▶ _EXERCISE_
The reply is a verbatim copy of the listing below with its images dropped.
(DATA TO EXAMINE)
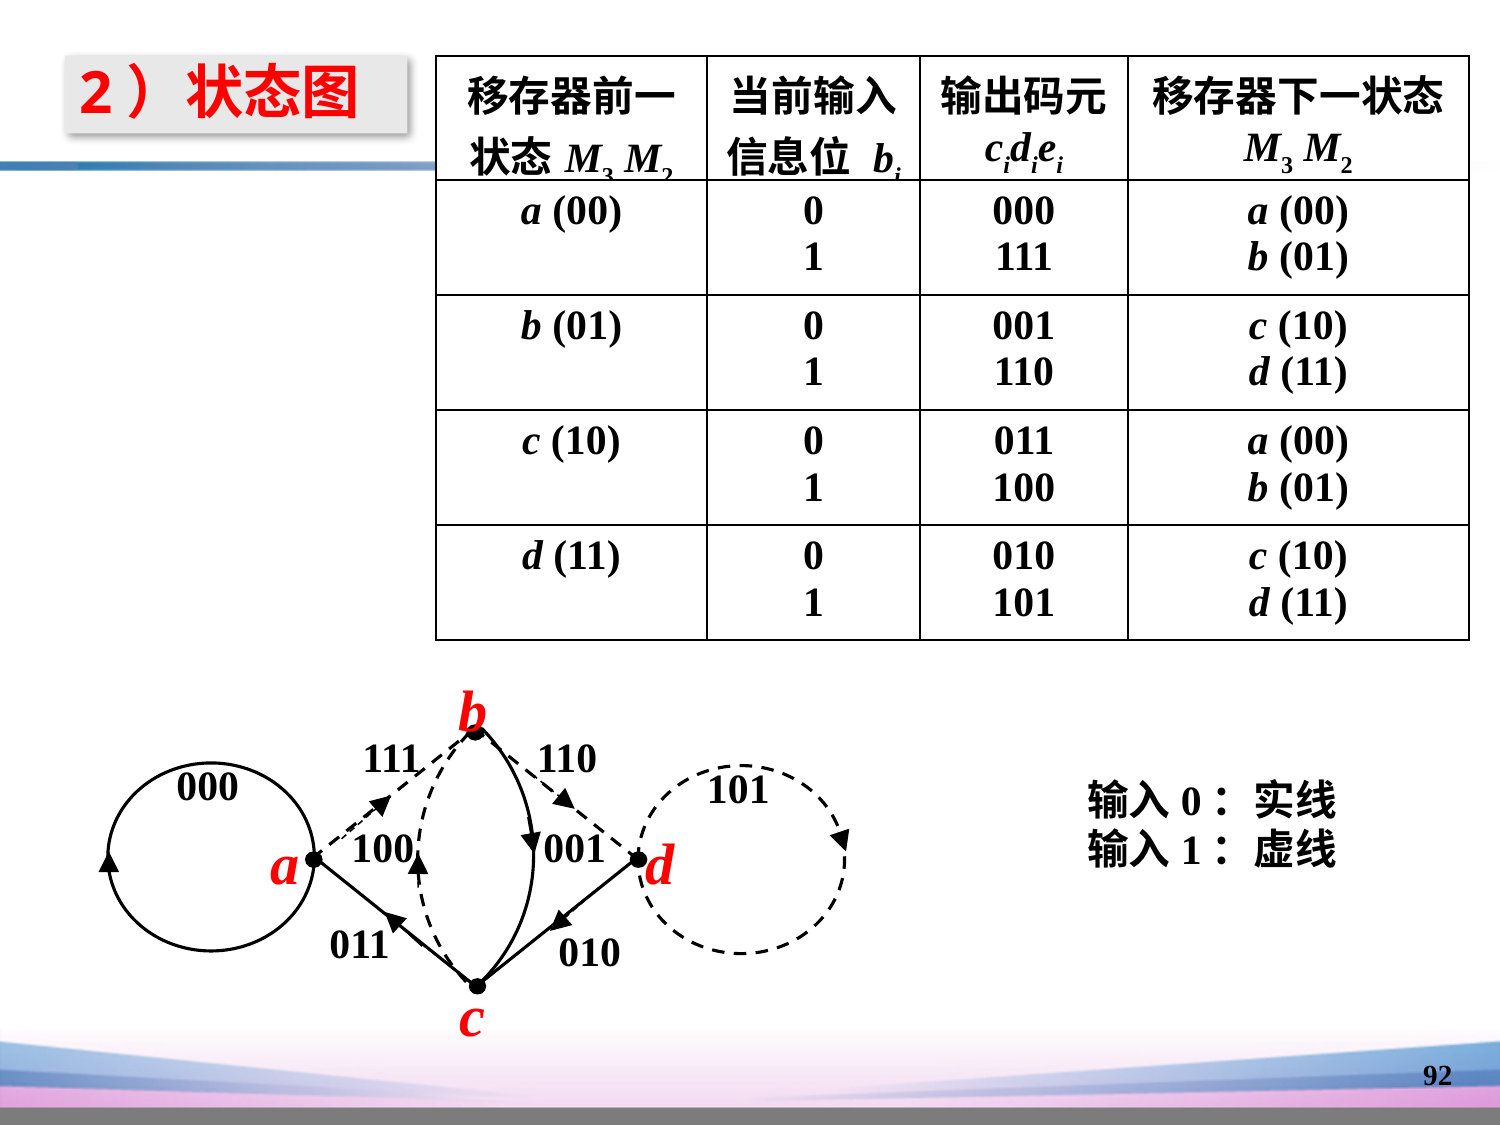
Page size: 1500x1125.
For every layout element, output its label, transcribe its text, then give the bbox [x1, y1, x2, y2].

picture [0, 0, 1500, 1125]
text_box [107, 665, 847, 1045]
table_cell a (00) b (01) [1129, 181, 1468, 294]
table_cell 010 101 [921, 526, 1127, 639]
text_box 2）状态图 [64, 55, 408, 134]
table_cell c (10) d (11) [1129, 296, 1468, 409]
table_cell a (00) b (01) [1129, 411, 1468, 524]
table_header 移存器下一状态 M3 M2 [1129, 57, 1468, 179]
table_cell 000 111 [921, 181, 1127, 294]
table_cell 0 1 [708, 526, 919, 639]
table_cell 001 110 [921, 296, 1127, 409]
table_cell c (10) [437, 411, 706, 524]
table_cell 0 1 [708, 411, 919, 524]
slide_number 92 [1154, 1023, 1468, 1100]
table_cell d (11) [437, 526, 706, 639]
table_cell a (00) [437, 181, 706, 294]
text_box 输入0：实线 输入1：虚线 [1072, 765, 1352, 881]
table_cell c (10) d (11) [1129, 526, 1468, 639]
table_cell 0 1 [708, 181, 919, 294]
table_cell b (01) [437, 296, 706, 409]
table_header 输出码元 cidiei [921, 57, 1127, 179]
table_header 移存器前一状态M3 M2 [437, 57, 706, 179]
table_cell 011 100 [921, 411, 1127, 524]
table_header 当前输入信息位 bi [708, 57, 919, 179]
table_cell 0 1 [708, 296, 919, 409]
(End DATA TO EXAMINE)
▶ _ANSWER TO THE PROBLEM_
Page size: 1500x1125.
For every layout element, output its label, transcribe its text, then give the bbox [x1, y1, x2, y2].

picture [0, 0, 1500, 1125]
text_box [107, 665, 847, 1045]
table_cell a (00) b (01) [1129, 181, 1468, 294]
table_cell 010 101 [921, 526, 1127, 639]
text_box 2）状态图 [64, 55, 408, 134]
table_cell c (10) d (11) [1129, 296, 1468, 409]
table_cell a (00) b (01) [1129, 411, 1468, 524]
table_header 移存器下一状态 M3 M2 [1129, 57, 1468, 179]
table_cell 000 111 [921, 181, 1127, 294]
table_cell 0 1 [708, 526, 919, 639]
table_cell 001 110 [921, 296, 1127, 409]
table_cell c (10) [437, 411, 706, 524]
table_cell 0 1 [708, 411, 919, 524]
slide_number 92 [1154, 1023, 1468, 1100]
table_cell d (11) [437, 526, 706, 639]
table_cell a (00) [437, 181, 706, 294]
text_box 输入0：实线 输入1：虚线 [1072, 765, 1352, 881]
table_cell c (10) d (11) [1129, 526, 1468, 639]
table_cell 0 1 [708, 181, 919, 294]
table_cell b (01) [437, 296, 706, 409]
table_header 输出码元 cidiei [921, 57, 1127, 179]
table_header 移存器前一状态M3 M2 [437, 57, 706, 179]
table_cell 011 100 [921, 411, 1127, 524]
table_header 当前输入信息位 bi [708, 57, 919, 179]
table_cell 0 1 [708, 296, 919, 409]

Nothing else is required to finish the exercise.